So I did the math, and after some extensive mental comparisons, I’ve decided to save the seat next to me in 32B for this long-suffering guy. Here’s why (and no, it has nothing to do with marriage vows).

Body Fat Percentage

His soft belly makes a great pillow on long flights. Six pack abs are overrated, if you ask me.

Room Service

There’s no better dinner than your husband showing up at the hotel room with paper bags.

Anonymity

My children hate having their photo taken so much that somebody would probably get arrested for assaulting the paparazzi.

Bicep Strength

I don’t think Bradley Cooper has the pack-animal experience required to shlep two car seats, three bags, a suitcase, a dropped sippy cup, a teddy bear, and a crying child through the airport at the same time.

7 on a scale of 10

When visiting destinations like Southern Utah or the Olympic Mountains, the most beautiful view shouldn’t be your companion.

Illegal Liquor

First-class champagne is overrated.
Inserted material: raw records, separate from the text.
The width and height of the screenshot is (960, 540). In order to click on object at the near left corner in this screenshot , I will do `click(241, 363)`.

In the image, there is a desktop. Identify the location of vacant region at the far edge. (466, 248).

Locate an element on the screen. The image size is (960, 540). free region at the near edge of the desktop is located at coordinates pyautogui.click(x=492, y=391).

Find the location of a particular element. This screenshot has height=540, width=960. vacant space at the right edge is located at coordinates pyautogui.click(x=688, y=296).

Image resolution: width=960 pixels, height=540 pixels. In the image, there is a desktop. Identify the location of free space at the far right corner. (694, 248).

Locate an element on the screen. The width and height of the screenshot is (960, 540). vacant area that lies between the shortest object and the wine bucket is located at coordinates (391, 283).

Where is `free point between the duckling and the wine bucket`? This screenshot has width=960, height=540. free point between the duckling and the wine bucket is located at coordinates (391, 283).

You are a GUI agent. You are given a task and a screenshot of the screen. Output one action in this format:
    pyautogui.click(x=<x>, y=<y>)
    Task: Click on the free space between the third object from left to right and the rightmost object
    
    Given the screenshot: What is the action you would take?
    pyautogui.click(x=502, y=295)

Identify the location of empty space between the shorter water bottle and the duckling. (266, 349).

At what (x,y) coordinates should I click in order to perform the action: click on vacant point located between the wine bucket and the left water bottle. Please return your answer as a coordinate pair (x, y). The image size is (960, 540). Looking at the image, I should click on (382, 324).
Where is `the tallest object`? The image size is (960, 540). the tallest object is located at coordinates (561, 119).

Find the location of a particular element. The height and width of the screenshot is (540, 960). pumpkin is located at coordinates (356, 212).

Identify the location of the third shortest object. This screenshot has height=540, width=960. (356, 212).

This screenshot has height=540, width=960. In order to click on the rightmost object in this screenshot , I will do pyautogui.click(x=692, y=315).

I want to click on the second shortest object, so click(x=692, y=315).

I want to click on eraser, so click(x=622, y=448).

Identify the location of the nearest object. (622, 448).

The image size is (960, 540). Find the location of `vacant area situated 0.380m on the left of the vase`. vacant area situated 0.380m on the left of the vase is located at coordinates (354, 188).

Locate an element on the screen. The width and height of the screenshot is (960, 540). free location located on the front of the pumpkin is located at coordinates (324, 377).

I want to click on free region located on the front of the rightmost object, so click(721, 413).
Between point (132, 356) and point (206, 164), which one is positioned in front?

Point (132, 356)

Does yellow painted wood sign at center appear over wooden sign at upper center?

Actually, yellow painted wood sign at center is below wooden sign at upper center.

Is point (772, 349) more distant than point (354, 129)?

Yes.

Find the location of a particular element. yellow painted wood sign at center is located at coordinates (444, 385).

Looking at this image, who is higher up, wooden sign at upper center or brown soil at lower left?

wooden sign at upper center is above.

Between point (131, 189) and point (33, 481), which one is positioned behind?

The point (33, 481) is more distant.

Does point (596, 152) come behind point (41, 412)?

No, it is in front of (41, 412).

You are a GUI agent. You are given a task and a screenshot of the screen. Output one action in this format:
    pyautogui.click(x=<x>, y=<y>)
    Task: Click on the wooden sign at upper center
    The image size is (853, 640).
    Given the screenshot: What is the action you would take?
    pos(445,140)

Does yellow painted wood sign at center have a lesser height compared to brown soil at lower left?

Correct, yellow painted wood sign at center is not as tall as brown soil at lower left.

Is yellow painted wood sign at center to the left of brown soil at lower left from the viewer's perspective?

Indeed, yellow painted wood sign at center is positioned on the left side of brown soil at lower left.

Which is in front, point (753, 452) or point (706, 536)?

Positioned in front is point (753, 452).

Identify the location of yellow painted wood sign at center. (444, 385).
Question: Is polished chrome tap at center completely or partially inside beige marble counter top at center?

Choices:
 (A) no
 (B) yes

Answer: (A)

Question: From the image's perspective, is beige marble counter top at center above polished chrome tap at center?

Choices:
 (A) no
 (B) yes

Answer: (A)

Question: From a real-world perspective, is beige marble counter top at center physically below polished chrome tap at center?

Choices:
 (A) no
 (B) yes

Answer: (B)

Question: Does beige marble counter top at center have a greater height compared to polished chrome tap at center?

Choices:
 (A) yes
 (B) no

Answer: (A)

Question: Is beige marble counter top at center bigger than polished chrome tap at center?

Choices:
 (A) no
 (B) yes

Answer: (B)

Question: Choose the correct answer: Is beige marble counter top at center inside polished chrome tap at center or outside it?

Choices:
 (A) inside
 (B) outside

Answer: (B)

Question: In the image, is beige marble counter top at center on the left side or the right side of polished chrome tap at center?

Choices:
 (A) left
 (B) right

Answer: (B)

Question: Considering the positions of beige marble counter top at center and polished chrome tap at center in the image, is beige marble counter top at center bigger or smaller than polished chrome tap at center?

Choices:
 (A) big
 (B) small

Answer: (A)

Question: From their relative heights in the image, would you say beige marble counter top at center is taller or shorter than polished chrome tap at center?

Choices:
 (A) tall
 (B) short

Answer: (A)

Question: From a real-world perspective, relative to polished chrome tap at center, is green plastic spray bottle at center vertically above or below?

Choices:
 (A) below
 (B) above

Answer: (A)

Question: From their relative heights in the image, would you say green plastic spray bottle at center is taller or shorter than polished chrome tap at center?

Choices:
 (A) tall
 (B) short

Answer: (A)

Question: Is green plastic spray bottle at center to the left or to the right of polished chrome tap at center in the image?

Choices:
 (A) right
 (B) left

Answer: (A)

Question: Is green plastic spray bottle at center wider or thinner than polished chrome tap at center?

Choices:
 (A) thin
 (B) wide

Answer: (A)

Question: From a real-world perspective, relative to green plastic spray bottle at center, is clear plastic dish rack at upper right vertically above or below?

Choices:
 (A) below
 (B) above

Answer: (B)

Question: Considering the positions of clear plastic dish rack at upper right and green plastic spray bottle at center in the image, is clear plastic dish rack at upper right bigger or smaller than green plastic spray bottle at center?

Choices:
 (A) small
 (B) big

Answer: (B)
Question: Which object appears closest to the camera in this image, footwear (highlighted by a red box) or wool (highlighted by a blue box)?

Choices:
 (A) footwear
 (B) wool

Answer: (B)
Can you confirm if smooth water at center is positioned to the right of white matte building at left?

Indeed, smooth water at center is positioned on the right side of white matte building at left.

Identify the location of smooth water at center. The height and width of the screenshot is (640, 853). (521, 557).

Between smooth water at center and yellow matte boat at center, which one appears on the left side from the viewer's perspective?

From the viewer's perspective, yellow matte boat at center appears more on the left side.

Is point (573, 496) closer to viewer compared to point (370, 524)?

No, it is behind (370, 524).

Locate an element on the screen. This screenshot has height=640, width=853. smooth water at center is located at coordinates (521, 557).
Alcohol tastes better when surreptitiously poured from a cheap mini bottle your husband thoughtfully hides in his carry-on and then dumps in to your free airline soda.

Whoopie

I doubt Bradley has mastered silent, invisible, under-the-covers foreplay the way my husband has after ten years (though I’d be willing to give him a chance). 

My Dream Minivan

Hollywood limos aren’t properly equipped for a multi-day family road trip. You need car seat anchors, DVD players with Disney DVDs, all-weather mats to contain the vomit, plenty of cargo space, a zillion cupholders, and possibly wine. All limos bring to the party is alcohol.

Relative Bliss 

The beaches of Costa Rica are so much more rewarding after you’ve survived hours of hell in economy to get there. 

He’s Already Learned His Lesson 

Finally, I feel like Bradley might judge the emotional overeating I do after I’ve landed at a new destination, the kids have all had their meltdowns, and I have jet lag. My husband knows better than that.